TEXTE PROPOSÉ =>

À quelques jours de la cérémonie d’investiture prévue le 17 janvier, la Direction de la communication et de l’information de la Présidence a réuni, ce mercredi, les professionnels de la presse au siège de la Haute Autorité de la Communication. Une rencontre placée sous le signe de la concertation, destinée à affiner les derniers réglages liés à la couverture médiatique de cet événement d’envergure nationale et internationale.

Face aux journalistes, les responsables de la communication présidentielle ont détaillé les dispositifs mis en place pour garantir un accès fluide aux différents sites, un accueil optimal des équipes et un déploiement technique adapté à l’ampleur de la cérémonie. Logistique, circulation, positionnement des médias, diffusion en direct : chaque aspect a été passé en revue.

Les badges d’accréditation ont été remis aux rédactions, accompagnés d’un rappel strict des consignes. L’objectif affiché est clair : permettre à l’information de circuler sans entraves, grâce à une coordination renforcée entre médias publics et privés.

L’événement ne se limite pas au cadre national. Une dizaine de chefs d’État étrangers, des délégations officielles et des représentants d’institutions internationales sont attendus à Conakry. Cette affluence diplomatique confère à la cérémonie une dimension exceptionnelle, plaçant la Guinée au centre de l’attention régionale et mondiale.

CONSIGNE 1 =>
Dites si chaque affirmation concorde avec le texte sur l’investiture en répondant par oui ou non, puis citez les mots du texte qui tranchent.
(a) La rencontre avec la presse a eu lieu au siège de la Haute Autorité de la Communication.
(b) Les badges d’accréditation seront distribués le jour de la cérémonie.
(c) Une vingtaine de chefs d’État étrangers sont attendus.
CONSIGNE 2 =>
Répondez brièvement aux questions suivantes d’après le texte sur l’investiture.
(a) À quelle date la cérémonie d’investiture est-elle prévue ?
(b) Quels aspects de la couverture médiatique ont été passés en revue devant les journalistes ?
(c) Dans quelle ville les chefs d’État et les délégations sont-ils attendus ?
Les items présentés ensuite sont indépendants du texte.

MATÉRIEL PRÉSENTÉ =>
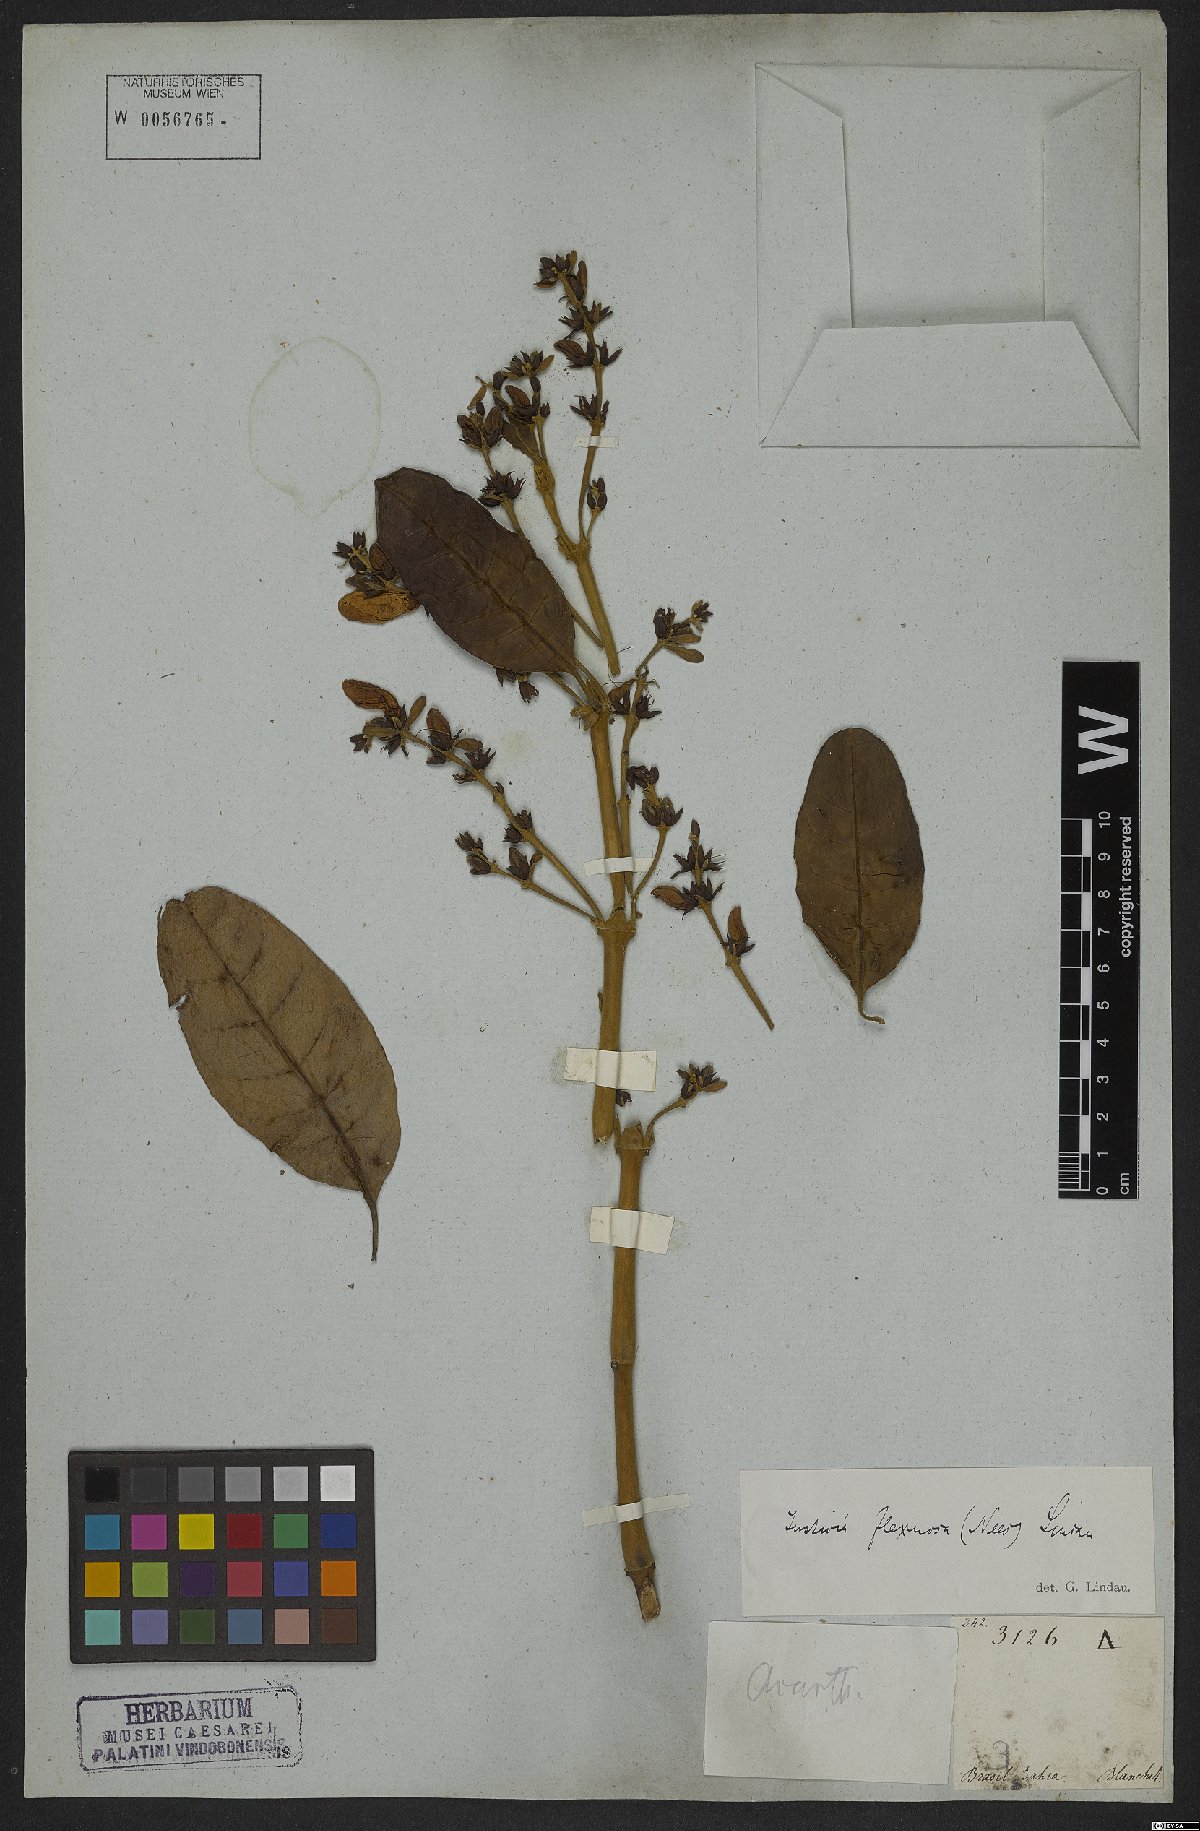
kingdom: Plantae
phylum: Tracheophyta
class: Magnoliopsida
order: Lamiales
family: Acanthaceae
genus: Poikilacanthus
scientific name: Poikilacanthus glandulosus
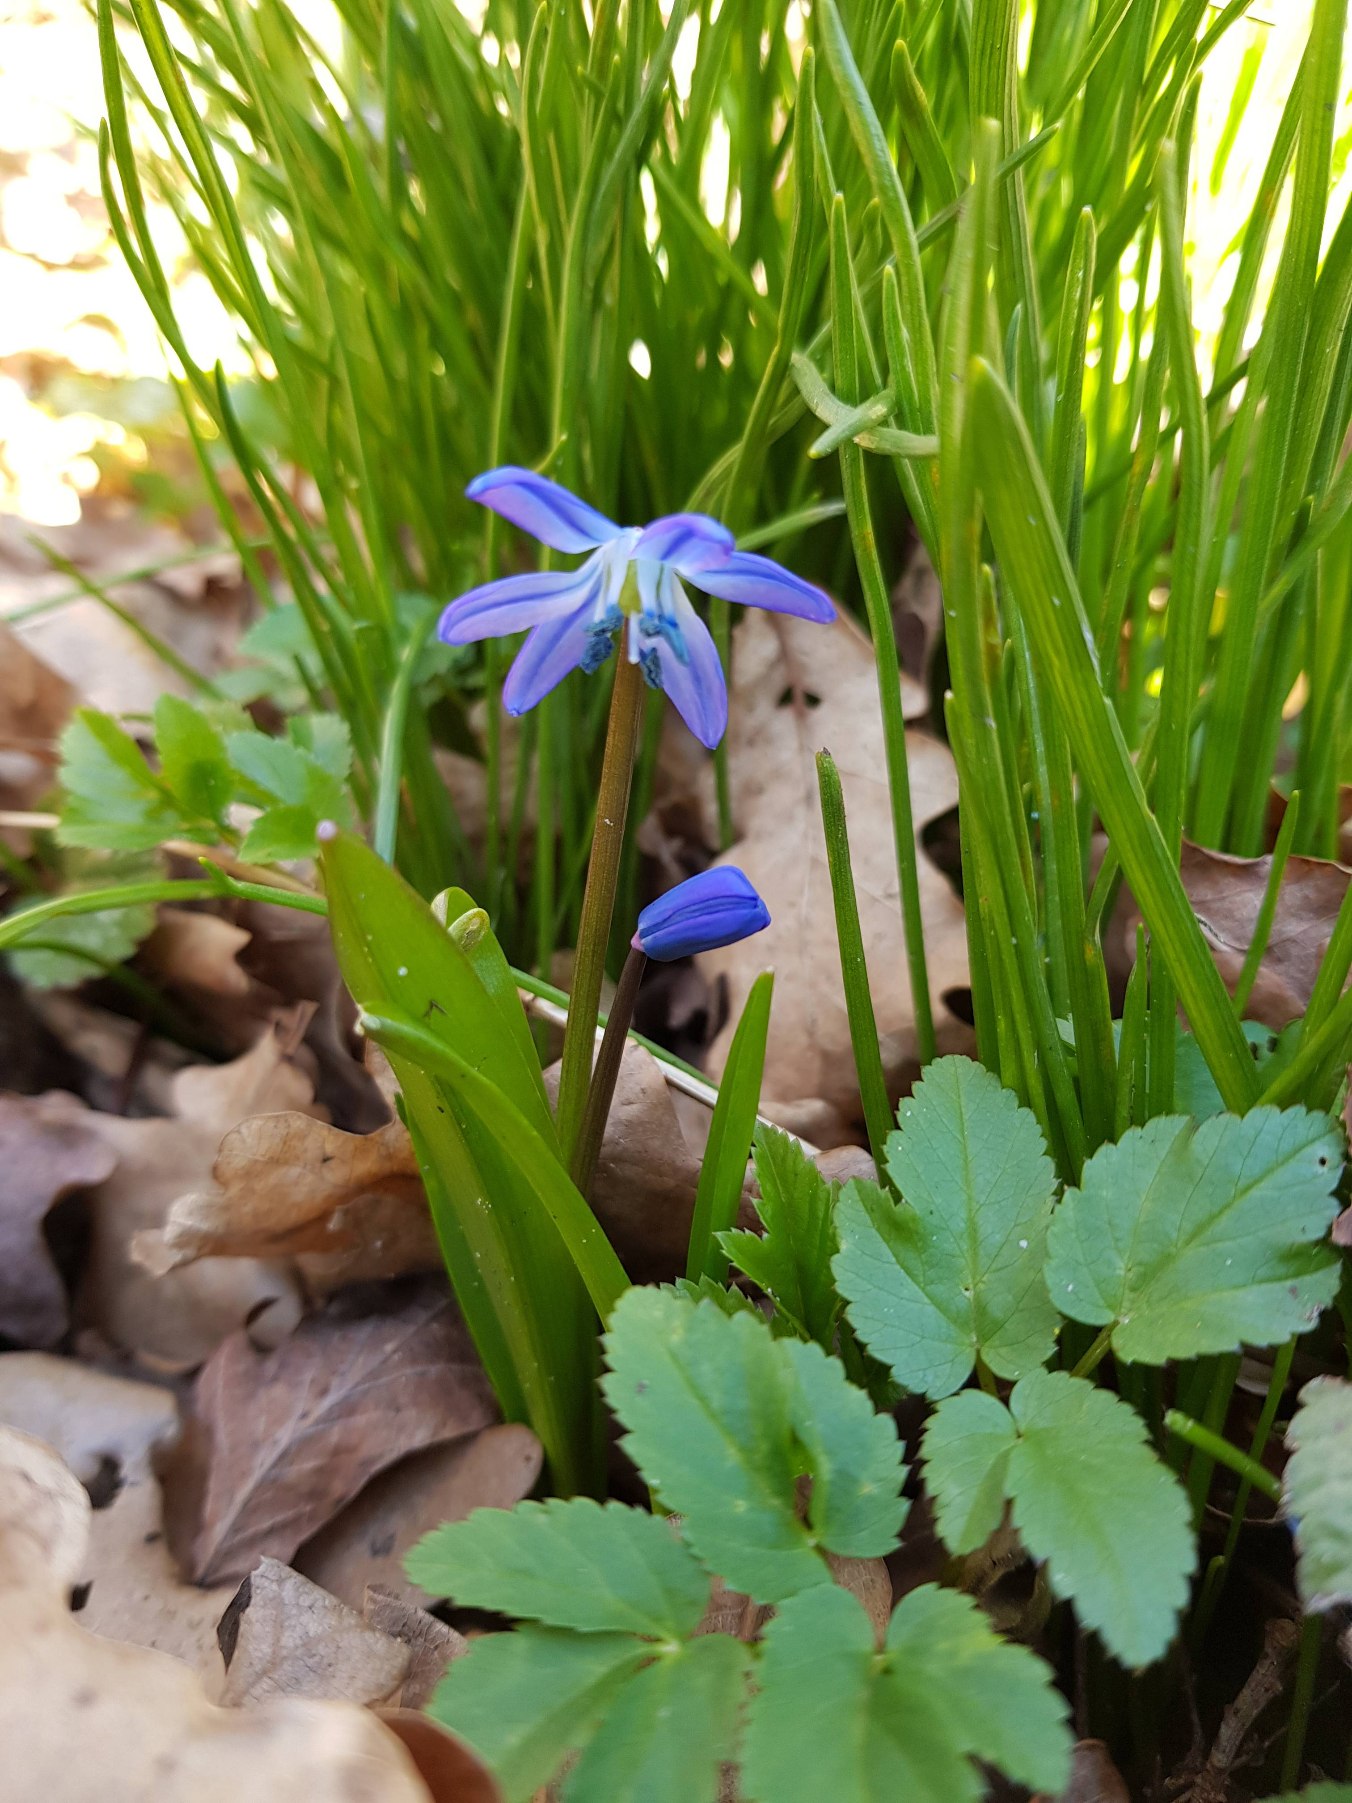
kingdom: Plantae
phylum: Tracheophyta
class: Liliopsida
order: Asparagales
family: Asparagaceae
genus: Scilla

CORRIGÉ 1 =>
(a) Oui : « au siège de la Haute Autorité de la Communication ».
(b) Non : « Les badges d’accréditation ont été remis aux rédactions ».
(c) Non : « Une dizaine de chefs d’État étrangers ».

CORRIGÉ 2 =>
(a) Le 17 janvier.
(b) La logistique, la circulation, le positionnement des médias et la diffusion en direct.
(c) À Conakry.